Grand Prix (translating from French as Great Prize) racing is a form of motorsport competition that dates back to 1890s France, where races were held on public roads beginning in one town with the finish line being in another.
This evolved into endurance racing over greater distances, but because these Grand Prix were held on public roads rather than purpose-built race tracks, accidents were commonplace, often resulting in the death of the drivers and members of the public.
The Association Internationale des Automobile Clubs Reconnus (AIACR) was established in 1904 to bring together the numerous national motor clubs that were formerly responsible for the organisation of each Grand Prix, and bind them to a single set of regulations to ensure fairness and consistency.
The AIACR would later become the Fédération Internationale de l’Automobile or the FIA that we know today.
Each car would essentially represent their country of origin, and to differentiate between nations, each competing country had their own colour and all of its cars would be painted that colour.

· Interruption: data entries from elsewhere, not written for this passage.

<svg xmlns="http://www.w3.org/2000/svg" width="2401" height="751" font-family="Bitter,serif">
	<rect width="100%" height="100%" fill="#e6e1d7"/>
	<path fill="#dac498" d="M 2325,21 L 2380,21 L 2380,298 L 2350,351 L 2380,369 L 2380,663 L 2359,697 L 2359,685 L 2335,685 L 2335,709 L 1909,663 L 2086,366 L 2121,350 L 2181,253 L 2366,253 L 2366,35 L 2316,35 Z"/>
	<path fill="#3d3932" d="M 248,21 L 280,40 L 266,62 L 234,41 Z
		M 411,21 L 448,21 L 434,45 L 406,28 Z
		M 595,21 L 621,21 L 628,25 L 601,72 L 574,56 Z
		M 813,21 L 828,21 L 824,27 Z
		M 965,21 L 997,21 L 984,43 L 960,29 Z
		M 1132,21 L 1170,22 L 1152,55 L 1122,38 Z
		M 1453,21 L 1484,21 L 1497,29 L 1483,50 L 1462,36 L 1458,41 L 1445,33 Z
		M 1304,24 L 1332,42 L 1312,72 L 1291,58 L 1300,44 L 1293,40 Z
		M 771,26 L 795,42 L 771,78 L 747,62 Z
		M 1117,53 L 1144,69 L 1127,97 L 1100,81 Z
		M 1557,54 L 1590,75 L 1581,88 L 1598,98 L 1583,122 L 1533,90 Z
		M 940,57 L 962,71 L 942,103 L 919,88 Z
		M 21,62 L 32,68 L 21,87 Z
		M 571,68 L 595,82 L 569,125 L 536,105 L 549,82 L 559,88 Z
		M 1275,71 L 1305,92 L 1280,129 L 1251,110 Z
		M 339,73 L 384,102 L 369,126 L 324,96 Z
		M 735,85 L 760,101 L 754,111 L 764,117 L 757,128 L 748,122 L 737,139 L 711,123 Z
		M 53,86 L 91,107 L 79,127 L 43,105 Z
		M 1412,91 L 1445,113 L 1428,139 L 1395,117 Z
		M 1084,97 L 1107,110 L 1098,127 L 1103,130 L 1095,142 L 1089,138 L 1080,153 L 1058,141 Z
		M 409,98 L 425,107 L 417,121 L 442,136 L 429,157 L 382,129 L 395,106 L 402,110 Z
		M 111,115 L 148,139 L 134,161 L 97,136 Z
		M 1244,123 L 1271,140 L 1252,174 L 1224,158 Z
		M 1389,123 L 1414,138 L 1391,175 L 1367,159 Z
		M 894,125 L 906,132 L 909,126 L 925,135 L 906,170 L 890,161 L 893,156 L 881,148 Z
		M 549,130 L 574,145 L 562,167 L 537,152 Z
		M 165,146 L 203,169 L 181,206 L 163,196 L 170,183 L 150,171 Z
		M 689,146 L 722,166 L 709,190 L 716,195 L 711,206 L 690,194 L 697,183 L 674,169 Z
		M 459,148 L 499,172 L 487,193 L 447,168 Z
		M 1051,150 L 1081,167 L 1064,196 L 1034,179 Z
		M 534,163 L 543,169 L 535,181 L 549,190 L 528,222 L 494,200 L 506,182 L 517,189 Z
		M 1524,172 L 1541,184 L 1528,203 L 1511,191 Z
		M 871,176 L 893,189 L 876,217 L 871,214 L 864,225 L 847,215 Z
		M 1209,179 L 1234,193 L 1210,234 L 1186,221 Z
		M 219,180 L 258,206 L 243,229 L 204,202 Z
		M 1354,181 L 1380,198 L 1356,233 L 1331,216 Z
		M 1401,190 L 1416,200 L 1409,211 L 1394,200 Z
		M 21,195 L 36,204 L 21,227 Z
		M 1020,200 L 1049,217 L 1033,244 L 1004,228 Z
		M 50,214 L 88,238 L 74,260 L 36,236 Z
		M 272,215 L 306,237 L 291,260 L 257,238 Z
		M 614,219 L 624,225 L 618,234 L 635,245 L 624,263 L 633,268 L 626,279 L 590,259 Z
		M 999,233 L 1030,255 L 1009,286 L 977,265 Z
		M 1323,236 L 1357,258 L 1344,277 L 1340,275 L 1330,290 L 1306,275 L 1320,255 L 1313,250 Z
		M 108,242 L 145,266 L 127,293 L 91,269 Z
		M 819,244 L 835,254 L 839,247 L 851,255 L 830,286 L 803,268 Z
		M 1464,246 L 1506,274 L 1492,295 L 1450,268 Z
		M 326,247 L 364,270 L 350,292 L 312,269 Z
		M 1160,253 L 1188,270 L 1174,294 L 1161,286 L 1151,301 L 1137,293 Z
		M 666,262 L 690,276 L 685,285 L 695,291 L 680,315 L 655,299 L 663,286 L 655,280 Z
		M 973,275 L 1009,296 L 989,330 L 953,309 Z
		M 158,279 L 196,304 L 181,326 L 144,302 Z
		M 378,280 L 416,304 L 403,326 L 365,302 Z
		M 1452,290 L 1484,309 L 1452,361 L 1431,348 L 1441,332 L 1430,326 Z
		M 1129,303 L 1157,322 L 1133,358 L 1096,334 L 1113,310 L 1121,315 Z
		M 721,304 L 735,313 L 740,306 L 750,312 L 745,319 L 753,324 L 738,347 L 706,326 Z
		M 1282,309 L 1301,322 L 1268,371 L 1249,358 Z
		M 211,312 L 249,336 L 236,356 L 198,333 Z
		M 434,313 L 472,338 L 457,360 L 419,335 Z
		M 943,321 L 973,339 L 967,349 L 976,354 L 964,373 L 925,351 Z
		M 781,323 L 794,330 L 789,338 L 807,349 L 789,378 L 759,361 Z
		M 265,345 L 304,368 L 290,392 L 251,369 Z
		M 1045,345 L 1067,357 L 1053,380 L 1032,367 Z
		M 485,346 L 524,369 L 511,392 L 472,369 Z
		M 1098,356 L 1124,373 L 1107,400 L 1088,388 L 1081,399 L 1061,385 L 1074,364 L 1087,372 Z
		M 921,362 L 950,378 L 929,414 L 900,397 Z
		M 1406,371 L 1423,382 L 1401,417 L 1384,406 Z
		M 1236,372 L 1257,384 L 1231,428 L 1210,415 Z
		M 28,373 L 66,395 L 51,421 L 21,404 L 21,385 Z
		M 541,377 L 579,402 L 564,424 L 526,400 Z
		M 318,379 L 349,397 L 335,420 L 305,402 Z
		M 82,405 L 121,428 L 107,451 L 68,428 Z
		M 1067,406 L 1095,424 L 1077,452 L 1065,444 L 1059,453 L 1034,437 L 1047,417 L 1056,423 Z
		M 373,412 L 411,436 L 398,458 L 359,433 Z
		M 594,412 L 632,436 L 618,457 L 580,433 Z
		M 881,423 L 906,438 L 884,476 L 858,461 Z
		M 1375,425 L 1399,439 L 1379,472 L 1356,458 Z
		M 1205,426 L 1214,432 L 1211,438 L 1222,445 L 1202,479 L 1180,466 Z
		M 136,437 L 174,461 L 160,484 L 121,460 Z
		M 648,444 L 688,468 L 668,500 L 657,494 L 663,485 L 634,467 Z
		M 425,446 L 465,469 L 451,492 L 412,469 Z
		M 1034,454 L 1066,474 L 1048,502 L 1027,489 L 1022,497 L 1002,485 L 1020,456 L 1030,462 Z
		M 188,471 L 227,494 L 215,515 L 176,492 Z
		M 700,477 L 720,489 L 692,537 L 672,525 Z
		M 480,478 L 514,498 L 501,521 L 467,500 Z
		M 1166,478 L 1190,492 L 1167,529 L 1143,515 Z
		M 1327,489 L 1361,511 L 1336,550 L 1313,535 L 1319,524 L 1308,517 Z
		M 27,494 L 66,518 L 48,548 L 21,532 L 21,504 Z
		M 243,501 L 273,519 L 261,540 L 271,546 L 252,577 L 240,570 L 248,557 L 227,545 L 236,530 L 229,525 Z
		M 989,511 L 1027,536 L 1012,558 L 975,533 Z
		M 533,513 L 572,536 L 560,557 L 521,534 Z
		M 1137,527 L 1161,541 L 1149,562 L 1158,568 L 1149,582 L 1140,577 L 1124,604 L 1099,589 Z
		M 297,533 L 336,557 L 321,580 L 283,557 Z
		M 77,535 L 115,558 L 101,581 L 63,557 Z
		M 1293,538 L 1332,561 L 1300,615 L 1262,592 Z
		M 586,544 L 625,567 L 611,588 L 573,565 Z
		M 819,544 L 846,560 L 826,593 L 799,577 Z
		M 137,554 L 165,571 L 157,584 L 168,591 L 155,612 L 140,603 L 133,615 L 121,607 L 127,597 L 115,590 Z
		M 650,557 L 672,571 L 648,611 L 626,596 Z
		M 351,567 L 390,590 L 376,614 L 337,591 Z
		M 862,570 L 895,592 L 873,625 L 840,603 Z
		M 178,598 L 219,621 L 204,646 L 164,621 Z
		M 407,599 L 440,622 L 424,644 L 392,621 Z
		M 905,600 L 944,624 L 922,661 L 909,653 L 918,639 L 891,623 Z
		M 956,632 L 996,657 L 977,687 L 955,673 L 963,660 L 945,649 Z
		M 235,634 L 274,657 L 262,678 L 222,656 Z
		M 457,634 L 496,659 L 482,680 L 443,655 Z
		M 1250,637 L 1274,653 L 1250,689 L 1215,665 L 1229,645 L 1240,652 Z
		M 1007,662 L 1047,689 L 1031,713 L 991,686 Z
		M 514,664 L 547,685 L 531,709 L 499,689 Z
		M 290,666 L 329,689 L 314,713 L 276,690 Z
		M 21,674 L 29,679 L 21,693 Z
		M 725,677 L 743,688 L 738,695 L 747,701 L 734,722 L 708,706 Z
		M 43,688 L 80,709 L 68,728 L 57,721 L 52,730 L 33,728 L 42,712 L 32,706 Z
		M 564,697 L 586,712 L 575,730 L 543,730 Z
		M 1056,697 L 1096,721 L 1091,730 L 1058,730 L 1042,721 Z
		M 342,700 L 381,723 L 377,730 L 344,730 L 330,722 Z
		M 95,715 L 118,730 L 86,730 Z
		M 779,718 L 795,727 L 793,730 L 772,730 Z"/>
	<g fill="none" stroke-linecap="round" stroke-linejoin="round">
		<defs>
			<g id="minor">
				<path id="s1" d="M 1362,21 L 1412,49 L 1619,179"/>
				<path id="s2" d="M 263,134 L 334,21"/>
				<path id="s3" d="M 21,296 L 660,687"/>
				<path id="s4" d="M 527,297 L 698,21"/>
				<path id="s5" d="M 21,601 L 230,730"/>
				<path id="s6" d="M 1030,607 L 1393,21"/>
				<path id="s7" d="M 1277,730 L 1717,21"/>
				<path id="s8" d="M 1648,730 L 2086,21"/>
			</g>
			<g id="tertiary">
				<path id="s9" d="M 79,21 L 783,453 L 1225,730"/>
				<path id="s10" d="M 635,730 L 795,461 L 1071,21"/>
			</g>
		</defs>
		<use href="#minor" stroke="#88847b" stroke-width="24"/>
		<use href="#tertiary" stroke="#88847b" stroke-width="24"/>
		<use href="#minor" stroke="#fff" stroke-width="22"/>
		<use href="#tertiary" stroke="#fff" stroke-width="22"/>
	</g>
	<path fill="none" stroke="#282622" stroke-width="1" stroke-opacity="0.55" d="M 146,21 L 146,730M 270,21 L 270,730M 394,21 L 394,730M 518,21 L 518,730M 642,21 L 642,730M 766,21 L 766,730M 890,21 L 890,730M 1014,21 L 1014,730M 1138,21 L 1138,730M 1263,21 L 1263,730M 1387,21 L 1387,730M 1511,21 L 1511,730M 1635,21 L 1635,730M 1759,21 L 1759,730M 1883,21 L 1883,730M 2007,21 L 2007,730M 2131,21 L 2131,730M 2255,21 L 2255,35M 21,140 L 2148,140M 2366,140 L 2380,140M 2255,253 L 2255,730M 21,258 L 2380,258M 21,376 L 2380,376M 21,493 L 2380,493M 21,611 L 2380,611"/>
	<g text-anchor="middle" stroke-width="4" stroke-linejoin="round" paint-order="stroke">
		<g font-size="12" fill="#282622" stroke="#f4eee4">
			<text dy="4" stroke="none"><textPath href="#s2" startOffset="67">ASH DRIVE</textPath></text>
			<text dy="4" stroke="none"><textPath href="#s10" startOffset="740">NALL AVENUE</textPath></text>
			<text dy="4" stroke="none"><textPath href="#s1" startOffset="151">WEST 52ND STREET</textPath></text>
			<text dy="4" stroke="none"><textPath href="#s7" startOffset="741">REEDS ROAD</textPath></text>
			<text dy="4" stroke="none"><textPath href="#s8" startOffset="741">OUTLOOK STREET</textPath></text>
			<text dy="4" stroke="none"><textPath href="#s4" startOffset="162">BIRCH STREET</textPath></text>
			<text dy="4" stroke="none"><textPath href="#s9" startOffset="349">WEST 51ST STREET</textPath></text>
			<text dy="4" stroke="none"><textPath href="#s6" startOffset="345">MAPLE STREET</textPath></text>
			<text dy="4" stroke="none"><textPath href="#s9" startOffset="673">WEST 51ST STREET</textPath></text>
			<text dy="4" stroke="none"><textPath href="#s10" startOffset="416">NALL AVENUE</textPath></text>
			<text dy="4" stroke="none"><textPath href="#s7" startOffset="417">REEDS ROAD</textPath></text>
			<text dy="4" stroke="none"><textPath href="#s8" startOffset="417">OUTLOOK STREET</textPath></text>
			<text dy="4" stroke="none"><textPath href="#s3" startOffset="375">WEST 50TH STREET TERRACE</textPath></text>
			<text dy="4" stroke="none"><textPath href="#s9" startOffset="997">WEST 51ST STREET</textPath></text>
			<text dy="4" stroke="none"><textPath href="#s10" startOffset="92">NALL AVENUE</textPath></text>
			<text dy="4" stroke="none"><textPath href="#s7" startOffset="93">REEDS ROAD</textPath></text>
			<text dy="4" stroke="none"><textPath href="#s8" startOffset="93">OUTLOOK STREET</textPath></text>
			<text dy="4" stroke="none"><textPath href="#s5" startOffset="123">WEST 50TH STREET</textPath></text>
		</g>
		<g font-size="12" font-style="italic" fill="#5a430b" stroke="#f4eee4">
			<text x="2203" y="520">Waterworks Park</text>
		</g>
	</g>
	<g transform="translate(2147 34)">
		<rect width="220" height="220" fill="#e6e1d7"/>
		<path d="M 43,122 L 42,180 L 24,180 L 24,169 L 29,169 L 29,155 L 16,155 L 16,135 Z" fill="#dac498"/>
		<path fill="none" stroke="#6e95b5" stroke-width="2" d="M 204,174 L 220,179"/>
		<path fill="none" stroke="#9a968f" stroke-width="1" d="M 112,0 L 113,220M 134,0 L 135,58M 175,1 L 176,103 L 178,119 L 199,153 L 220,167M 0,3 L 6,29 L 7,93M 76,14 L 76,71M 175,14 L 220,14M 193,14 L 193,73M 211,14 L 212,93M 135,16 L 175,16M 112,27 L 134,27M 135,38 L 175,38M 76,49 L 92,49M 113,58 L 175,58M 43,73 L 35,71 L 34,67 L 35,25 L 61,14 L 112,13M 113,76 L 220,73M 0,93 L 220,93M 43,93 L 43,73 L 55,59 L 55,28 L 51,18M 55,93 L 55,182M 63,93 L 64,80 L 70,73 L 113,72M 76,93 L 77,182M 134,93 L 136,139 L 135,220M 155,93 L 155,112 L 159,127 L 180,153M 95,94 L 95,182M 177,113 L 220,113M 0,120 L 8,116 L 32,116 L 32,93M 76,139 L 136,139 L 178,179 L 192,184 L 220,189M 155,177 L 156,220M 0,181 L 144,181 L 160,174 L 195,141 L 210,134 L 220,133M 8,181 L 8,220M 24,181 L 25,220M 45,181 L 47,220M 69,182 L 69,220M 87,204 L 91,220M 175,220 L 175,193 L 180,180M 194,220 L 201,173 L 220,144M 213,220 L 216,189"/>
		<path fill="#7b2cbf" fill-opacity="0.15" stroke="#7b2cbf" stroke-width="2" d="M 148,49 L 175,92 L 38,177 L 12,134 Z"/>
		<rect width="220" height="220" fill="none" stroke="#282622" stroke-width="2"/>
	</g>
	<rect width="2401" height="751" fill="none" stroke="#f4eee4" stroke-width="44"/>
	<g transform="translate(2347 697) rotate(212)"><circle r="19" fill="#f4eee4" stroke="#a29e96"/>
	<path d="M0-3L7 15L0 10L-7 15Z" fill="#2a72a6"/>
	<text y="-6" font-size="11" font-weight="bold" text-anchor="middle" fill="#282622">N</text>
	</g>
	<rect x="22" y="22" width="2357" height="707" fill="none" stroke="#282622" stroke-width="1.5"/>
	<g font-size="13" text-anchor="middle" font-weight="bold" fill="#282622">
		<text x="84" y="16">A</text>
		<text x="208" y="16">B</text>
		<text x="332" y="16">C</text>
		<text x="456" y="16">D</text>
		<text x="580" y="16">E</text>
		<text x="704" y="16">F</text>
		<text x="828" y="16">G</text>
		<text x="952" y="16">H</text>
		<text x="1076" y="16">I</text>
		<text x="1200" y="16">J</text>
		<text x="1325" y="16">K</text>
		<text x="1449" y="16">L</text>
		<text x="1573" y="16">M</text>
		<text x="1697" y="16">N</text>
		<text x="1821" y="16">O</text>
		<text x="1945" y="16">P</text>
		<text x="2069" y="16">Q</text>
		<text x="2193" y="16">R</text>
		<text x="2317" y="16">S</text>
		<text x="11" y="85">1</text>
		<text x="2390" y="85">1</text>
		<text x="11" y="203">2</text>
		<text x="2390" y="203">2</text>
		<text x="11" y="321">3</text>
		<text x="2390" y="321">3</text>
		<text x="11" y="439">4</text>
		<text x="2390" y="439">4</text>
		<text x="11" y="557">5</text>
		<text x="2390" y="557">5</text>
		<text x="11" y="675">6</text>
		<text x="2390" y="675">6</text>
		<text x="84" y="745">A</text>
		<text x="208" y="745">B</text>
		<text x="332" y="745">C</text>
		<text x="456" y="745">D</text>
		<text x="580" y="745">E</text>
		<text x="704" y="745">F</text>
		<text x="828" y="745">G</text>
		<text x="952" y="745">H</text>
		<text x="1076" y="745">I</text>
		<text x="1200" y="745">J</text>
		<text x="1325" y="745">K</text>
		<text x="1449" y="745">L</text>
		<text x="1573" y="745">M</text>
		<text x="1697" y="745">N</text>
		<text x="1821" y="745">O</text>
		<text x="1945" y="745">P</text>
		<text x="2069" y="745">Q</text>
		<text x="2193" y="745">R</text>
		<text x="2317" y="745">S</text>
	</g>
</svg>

|Britain||British racing Green|
|Germany||White (they’d later forgo painting their cars altogether in an effort to save weight, resulting in all of Germany’s cars being silver)|
In the 1930s, the German Nazi party saw an opportunity to demonstrate the superiority of the Reich on foreign soil and threw huge sums of money into developing their two teams: Mercedes and Auto Union, who subsequently dominated Grand Prix racing up until the outbreak of World War II.
The first World Championship (although based almost exclusively in Europe for European manufacturers – the exception being the Indy 500) was held in 1925 and consisted of four Grand Prix – the French Grand Prix at Monthlery, The Indy 500, The Italian Grand Prix at Monza and the Belgian Grand Prix at Spa-Francorchamps – the results of which would contribute to a championship to determine which manufacturer was that year’s champion.
The championship for drivers would be introduced post-war.
This format continued until the outbreak of war when all racing in Europe was suspended, with a gradual reintroduction of Grand Prix racing in 1946 shortly before the reforming of the AIACR/FIA.
The AIACR/FIA would soon announce the introduction for 1950 of a ‘Formula 1‘ world championship consisting of seven Grand Prix, again, predominantly in Europe, with points awarded for the first five places counting towards a drivers’ championship and another championship for constructors.
From that point onwards, Grand Prix racing and F1 have been practically interchangeable in their meaning and most commonly refer to the same thing (although there are some exceptions) – the series at the pinnacle of motorsport.